A room, she said, would cost us the rough equivalent of $3 American. And it had a shower, something that had been missing from our low-budget lives for several days.

She requested our passports, which in those days every hotel in France held onto overnight to register the comings and goings of foreign travelers.

"Ah, but you are married," she said, somewhat quizzically.

"Mais oui," I said.

"Ah," she said again, after a pause. "But so many aren't."

It didn't take long to decipher her meaning. The room had a double bed that sagged in the center close to the floor from serious and active use. And the shower? It stood in the middle of the room, a drain in the floor more-or-less surrounded by a shower curtain. That was it.

We fell into bed exhausted. But soon the walls whispered, then sighed, then groaned. This was, shall we say, a hotel with a purpose, a place for liaisons of a nature we never did quite figure out.

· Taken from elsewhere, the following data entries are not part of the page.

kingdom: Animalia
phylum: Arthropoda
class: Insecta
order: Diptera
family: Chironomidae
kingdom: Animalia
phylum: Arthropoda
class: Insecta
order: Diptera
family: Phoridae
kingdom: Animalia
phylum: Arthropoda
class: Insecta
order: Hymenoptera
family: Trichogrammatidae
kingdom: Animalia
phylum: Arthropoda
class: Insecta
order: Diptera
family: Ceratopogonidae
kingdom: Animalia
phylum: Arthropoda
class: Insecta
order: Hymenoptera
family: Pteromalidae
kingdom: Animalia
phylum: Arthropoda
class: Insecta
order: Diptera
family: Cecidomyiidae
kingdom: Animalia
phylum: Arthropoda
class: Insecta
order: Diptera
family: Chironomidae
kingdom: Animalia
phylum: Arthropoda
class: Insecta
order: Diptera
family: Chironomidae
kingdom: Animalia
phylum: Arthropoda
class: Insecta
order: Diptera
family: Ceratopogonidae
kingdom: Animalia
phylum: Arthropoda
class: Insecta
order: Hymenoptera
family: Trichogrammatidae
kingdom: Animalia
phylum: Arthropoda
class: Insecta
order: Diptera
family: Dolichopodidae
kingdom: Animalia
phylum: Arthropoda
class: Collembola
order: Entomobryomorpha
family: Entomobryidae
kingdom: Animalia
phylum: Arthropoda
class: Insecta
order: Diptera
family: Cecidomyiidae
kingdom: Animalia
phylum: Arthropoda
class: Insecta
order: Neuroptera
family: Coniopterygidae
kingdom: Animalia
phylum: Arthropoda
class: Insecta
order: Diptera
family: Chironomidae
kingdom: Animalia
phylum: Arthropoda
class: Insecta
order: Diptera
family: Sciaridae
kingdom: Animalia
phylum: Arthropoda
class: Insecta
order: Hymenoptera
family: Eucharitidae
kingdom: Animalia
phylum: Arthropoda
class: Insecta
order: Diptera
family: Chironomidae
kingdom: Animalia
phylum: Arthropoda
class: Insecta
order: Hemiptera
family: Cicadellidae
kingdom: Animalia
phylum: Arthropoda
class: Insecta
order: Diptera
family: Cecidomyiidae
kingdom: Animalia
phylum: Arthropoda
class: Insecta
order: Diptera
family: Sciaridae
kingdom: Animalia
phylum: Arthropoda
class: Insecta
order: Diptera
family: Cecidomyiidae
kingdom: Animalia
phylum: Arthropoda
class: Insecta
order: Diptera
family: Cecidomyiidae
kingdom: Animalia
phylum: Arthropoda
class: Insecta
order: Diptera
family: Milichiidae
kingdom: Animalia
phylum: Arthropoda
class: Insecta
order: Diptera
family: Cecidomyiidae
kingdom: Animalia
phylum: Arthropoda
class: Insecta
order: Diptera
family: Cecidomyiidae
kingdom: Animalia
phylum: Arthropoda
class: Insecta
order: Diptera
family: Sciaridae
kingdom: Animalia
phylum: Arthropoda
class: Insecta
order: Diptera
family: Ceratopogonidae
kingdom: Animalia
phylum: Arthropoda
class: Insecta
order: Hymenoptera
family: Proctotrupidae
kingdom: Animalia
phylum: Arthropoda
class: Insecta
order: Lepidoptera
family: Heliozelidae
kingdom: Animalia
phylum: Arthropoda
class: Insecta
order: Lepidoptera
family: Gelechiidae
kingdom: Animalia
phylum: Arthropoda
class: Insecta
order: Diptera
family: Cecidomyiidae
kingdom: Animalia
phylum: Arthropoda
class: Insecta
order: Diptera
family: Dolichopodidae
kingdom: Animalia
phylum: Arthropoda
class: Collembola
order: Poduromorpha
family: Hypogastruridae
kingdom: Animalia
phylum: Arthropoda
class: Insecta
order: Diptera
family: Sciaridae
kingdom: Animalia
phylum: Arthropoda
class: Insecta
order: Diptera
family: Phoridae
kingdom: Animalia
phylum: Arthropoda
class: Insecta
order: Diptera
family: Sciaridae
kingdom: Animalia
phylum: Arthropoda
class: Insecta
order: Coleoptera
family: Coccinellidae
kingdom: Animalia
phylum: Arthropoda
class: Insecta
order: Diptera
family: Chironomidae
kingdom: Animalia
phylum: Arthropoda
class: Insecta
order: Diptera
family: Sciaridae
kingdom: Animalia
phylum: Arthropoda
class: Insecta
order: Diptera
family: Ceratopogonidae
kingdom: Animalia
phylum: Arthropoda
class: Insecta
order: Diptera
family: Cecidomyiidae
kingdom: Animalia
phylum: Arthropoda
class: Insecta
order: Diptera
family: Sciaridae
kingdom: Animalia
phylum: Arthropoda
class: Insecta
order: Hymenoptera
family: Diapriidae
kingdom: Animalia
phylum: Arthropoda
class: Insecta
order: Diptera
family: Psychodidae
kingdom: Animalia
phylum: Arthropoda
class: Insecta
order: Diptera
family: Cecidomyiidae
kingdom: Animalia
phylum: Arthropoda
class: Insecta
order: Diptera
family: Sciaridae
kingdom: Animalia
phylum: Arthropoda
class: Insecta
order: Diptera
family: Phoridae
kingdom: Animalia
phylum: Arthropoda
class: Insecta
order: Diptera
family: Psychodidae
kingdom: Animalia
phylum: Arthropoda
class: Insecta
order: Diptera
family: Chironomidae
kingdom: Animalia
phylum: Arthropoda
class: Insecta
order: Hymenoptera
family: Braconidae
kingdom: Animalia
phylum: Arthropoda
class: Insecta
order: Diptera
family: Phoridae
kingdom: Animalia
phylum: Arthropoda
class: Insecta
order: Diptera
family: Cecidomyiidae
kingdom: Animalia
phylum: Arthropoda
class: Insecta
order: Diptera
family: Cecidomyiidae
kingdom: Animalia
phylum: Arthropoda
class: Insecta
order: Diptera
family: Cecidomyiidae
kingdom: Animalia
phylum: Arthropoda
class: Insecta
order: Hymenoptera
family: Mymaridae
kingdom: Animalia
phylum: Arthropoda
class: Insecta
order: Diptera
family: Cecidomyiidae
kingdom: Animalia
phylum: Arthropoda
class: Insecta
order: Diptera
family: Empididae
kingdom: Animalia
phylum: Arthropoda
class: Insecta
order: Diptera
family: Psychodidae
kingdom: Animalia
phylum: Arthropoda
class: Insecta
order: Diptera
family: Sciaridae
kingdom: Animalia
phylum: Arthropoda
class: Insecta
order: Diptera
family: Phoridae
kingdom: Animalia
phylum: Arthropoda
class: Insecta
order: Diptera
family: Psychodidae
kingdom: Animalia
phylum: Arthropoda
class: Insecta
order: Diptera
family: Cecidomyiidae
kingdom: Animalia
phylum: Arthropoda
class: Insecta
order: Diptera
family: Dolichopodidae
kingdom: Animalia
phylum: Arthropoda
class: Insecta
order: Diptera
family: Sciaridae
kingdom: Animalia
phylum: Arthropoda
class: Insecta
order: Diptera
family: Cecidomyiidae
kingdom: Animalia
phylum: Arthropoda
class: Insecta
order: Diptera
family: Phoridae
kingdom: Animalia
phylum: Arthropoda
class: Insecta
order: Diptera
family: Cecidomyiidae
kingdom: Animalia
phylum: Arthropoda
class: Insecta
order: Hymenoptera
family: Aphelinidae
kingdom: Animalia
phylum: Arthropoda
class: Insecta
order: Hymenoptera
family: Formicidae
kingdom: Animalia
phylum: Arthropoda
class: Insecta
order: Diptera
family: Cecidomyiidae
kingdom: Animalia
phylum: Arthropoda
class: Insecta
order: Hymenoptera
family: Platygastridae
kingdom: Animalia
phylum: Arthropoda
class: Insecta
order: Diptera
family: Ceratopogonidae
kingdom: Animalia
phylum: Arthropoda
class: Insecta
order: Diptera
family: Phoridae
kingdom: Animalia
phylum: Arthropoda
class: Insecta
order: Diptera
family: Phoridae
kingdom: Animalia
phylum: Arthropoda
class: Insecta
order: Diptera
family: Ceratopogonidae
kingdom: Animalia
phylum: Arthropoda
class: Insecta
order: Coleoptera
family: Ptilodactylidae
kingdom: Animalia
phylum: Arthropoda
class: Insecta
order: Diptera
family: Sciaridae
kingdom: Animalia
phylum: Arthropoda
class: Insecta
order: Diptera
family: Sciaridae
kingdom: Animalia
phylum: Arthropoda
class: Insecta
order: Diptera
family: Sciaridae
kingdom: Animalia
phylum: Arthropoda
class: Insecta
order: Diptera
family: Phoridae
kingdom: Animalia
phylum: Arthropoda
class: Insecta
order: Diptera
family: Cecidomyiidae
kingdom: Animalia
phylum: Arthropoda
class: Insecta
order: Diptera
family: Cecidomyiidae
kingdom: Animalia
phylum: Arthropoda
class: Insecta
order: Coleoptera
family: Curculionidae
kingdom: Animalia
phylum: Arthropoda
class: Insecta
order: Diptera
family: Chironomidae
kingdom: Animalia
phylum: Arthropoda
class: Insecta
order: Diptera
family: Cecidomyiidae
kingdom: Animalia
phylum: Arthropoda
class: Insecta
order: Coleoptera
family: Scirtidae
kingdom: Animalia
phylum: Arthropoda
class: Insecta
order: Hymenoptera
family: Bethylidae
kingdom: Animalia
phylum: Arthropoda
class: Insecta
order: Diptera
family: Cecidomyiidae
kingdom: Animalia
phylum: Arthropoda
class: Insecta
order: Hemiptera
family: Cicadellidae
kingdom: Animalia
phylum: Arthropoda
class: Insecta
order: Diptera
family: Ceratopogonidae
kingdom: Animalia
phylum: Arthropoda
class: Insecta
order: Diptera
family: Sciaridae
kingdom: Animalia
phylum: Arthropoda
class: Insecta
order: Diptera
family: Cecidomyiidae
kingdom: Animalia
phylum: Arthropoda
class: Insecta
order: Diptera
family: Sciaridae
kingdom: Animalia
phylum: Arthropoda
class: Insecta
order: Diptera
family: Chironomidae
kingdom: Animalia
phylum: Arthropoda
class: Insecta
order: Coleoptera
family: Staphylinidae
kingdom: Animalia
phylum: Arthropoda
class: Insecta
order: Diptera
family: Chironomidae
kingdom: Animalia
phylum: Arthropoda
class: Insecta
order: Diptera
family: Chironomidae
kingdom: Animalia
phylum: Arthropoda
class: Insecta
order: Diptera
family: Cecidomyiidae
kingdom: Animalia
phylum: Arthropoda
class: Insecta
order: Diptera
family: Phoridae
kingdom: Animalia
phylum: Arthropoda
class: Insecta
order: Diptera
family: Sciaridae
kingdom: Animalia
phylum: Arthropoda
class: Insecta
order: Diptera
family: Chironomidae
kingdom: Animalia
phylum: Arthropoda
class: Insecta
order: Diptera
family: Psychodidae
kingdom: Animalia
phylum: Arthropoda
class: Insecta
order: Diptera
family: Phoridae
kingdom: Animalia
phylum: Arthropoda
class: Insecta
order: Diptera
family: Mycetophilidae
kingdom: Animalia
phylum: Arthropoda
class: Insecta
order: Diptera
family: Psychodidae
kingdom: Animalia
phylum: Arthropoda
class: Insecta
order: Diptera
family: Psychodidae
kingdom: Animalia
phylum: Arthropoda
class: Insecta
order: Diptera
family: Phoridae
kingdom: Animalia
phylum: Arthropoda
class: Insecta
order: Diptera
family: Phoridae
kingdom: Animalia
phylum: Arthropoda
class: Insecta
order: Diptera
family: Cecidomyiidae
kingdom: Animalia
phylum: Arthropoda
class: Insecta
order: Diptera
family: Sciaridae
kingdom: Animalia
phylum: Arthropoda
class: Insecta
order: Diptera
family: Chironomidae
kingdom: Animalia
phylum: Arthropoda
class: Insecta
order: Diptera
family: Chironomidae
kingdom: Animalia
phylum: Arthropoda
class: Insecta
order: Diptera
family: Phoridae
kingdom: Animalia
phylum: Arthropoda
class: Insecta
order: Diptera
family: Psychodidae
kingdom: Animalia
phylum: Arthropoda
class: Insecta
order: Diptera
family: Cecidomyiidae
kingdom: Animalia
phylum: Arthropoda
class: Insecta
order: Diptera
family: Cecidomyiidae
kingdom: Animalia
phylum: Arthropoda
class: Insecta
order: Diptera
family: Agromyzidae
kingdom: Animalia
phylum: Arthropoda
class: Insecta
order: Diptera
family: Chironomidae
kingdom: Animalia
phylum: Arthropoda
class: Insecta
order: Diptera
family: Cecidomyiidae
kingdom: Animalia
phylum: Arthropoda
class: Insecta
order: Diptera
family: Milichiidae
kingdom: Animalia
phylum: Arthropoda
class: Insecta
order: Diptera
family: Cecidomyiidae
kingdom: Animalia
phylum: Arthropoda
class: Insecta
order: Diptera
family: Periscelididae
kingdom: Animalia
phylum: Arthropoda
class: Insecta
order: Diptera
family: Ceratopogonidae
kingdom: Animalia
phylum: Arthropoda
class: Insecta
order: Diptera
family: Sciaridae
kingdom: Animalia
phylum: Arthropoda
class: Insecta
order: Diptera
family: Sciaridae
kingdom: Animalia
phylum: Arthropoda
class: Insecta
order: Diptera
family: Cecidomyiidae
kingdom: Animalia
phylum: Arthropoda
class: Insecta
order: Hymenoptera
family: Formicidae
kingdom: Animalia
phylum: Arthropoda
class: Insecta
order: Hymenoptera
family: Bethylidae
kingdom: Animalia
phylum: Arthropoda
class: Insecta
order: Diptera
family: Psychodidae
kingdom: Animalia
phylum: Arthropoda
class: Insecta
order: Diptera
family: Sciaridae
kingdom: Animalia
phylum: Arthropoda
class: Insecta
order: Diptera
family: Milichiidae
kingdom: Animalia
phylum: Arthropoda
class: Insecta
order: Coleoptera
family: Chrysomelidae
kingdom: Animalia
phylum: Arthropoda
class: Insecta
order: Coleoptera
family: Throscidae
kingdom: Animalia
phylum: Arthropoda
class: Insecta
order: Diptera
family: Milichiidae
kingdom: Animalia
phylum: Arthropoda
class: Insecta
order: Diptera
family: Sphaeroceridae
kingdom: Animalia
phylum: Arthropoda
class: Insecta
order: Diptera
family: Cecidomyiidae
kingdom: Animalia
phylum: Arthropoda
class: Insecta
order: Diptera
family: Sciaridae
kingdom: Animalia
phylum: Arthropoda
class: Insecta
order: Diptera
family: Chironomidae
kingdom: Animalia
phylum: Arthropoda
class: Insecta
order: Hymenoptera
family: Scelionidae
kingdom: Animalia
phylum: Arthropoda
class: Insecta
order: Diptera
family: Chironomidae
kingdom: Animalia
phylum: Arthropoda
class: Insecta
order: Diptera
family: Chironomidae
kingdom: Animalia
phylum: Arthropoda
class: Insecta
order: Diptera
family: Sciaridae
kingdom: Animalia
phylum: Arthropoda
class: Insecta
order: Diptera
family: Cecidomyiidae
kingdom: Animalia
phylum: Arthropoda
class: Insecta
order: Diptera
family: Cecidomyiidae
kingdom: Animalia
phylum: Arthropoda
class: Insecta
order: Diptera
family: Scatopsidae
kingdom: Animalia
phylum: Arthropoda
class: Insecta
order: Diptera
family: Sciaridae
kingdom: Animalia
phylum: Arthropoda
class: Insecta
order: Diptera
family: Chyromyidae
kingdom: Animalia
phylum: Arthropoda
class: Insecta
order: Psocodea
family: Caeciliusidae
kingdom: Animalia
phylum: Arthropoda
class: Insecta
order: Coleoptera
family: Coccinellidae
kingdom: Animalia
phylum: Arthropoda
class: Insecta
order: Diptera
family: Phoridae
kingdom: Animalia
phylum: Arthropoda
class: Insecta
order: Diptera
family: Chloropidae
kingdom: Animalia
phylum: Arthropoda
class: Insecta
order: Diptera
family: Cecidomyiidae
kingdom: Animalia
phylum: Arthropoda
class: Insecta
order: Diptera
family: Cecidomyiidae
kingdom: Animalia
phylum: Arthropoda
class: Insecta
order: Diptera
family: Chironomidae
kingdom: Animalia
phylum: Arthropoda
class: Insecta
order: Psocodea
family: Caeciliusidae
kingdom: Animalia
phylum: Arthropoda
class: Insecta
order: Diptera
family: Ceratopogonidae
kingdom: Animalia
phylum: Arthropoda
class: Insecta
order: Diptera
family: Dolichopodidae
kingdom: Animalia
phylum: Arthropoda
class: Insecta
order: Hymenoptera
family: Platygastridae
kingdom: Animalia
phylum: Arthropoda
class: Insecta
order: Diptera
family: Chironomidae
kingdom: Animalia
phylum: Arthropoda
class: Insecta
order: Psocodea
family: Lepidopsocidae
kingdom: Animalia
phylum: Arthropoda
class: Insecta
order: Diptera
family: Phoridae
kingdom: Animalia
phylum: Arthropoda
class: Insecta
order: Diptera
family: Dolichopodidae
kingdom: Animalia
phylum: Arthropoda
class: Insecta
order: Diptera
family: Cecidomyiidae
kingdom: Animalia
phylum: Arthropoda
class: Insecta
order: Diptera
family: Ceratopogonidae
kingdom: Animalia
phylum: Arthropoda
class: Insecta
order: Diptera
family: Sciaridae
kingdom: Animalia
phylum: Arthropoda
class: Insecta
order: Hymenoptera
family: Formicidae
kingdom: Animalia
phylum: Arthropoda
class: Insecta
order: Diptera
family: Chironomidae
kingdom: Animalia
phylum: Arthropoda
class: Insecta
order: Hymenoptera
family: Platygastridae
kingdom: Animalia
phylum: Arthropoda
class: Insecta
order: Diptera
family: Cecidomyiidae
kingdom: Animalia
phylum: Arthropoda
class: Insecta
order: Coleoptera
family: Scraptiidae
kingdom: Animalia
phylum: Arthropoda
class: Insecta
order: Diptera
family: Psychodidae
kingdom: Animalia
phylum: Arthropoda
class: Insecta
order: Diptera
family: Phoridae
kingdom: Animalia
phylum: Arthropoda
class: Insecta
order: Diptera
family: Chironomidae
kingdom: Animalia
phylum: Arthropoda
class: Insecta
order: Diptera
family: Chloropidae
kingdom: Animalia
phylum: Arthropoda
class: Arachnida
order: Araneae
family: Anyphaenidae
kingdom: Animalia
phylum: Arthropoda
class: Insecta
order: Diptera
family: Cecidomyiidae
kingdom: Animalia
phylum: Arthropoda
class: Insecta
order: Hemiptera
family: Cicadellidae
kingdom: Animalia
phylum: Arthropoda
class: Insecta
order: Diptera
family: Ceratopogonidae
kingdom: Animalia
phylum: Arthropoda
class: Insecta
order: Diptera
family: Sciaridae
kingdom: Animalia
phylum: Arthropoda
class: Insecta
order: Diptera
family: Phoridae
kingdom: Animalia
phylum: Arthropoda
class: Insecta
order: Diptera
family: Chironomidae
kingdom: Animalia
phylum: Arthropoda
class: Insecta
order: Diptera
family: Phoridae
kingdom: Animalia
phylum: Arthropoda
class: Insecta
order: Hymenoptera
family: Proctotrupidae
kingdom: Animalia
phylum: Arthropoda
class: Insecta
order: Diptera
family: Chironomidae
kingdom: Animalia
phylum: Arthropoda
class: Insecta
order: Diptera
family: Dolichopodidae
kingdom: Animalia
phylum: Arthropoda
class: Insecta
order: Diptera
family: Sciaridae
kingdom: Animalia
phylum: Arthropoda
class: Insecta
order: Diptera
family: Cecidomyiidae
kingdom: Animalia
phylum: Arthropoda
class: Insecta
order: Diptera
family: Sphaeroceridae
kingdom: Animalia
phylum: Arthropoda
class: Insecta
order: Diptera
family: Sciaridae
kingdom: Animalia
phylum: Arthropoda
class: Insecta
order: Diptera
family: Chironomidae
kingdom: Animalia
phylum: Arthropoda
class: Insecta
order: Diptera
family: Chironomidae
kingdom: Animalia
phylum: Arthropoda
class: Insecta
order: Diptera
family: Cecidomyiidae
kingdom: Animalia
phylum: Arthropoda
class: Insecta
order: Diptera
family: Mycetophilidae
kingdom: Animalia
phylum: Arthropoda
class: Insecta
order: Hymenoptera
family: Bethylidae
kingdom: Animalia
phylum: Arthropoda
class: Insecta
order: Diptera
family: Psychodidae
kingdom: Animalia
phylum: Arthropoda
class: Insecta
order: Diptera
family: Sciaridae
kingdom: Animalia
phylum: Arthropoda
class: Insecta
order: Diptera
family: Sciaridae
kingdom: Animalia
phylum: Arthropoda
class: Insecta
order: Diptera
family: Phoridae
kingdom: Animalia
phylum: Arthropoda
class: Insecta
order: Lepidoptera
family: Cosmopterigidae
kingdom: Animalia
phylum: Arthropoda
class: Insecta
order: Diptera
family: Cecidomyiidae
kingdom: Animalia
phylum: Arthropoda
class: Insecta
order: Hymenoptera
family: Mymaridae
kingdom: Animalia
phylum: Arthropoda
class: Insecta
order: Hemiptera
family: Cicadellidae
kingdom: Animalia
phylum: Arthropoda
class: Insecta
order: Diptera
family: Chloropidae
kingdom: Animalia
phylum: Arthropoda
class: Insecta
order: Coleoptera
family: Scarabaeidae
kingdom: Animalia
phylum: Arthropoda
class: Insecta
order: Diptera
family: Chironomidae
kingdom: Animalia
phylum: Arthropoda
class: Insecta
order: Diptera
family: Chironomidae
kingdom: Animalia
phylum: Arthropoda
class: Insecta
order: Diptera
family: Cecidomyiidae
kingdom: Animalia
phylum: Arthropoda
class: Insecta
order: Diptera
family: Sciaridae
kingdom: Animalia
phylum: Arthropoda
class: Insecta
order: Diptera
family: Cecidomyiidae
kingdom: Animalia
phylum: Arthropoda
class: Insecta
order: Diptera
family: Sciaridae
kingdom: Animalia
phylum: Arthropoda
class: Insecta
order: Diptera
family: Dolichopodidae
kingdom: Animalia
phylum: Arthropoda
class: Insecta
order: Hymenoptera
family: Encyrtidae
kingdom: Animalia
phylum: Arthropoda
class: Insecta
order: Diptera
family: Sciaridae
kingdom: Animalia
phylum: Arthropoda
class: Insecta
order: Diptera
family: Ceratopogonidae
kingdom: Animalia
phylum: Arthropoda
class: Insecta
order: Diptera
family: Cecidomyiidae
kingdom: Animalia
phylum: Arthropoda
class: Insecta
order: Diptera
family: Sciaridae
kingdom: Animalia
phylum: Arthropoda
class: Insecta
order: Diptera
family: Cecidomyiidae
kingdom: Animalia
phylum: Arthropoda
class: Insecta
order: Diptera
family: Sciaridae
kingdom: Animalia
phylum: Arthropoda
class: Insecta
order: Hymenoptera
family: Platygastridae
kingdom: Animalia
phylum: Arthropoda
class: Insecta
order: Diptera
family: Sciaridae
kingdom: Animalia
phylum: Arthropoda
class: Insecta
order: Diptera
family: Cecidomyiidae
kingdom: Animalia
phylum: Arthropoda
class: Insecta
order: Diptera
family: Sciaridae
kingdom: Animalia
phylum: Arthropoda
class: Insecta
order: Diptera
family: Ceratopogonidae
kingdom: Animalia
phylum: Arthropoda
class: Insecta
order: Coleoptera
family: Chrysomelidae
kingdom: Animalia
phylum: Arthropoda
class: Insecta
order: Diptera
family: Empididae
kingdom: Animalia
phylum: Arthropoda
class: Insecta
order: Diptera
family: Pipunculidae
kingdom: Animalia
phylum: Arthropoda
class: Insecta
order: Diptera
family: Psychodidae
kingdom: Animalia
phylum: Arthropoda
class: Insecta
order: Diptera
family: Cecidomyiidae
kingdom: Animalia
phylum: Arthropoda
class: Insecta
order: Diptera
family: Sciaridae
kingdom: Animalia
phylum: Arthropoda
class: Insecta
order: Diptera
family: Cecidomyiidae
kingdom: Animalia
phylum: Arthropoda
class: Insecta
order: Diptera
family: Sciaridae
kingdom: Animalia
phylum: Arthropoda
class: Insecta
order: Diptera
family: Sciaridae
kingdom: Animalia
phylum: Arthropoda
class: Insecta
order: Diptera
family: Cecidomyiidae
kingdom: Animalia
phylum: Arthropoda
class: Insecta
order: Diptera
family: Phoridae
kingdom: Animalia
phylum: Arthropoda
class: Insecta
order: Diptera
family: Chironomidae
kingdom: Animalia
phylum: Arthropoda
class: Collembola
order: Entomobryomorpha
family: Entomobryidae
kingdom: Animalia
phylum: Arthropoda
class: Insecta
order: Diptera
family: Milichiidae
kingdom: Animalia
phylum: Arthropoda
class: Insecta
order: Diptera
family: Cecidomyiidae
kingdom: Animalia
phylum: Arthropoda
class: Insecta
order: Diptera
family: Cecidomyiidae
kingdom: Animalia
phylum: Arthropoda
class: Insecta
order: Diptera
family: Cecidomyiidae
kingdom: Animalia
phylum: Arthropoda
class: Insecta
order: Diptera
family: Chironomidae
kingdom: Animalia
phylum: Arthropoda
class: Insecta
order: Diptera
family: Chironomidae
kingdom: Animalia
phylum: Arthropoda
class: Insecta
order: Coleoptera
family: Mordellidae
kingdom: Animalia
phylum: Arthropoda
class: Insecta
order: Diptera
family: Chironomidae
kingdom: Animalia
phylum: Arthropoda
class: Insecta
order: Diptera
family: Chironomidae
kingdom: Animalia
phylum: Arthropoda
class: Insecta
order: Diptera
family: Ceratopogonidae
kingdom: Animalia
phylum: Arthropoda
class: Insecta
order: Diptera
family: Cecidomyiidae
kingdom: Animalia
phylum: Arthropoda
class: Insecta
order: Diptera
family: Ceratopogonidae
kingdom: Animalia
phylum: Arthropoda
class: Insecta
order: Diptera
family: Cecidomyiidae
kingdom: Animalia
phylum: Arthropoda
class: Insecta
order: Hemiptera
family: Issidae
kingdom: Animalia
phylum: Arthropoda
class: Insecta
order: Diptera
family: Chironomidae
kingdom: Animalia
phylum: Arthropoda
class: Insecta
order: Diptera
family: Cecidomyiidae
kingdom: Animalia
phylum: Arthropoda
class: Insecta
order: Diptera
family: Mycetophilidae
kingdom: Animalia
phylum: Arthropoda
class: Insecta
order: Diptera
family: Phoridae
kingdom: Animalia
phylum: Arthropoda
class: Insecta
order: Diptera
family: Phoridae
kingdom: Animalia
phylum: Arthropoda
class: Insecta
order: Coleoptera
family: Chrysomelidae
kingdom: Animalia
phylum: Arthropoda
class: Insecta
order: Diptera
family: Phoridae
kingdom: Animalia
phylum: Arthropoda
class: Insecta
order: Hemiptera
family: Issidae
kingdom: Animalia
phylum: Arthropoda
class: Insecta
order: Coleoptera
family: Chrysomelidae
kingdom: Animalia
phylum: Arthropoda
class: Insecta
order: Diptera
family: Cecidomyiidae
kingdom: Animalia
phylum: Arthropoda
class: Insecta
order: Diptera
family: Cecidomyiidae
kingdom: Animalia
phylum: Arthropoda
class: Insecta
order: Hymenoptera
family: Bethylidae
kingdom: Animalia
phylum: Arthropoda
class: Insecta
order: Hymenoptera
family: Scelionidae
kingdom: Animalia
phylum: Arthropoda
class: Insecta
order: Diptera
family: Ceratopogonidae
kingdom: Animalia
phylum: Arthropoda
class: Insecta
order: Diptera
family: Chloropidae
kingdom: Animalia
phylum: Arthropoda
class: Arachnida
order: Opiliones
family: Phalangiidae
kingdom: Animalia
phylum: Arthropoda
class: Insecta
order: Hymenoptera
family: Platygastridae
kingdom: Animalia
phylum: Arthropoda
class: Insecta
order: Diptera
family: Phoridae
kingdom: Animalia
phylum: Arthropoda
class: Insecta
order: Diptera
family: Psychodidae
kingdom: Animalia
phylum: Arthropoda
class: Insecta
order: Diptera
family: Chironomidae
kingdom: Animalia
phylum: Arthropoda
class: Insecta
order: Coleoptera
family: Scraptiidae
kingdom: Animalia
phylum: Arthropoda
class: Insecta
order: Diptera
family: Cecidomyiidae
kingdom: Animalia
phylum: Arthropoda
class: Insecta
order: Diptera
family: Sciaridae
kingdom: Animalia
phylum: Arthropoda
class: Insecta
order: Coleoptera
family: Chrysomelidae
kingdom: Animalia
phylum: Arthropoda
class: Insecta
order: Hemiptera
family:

The sun finally rose and it was time for our shower. As we soaped up, water splashed to the ground, puddled, then rolled across the floor. By the time we retreated to the car, weary-eyed and damp-soled, our towels were a heap of water-logged white atop the still-struggling drain.

Did the maid sop up the floors each day with a wet mop, we wondered? We didn't wait to find out.

This winter Kathy and I are back in Aix-en-Provence, enjoying and chronicling a sabbatical in this gracious, sun-filled, student-centered city that today has grown to 140,000 residents. We're renting an absolutely lovely apartment on the second story of a house, complete with 12-foot ceilings, two patios, Persian throw rugs, Provencal table cloths, and furniture and knick-knacks that date back to the era of our landlady's grandparents. But though the house was built in 1936, its bathroom is spanking new, with gray tiles, red-and-white cabinets, a metal towel rack, and a sparkling glass shower with ample hot water. The only thing missing is a shower door; one side is completely open. And so when we shower quickly, huddling in the far corner away from the opening, we are careful to pat down the damp bathroom floor after we leave.

I am happy to say we have, in our first three weeks, avoided any serious crises. No floods. No piles of soggy towels. After one longish shower the other day, I did, however, have to address one troublesome puddle drifting toward the bathroom door.

Still, I think it's safe to say definitively that the engineers of French plumping are advancing. All that remains to be discovered is the shower door.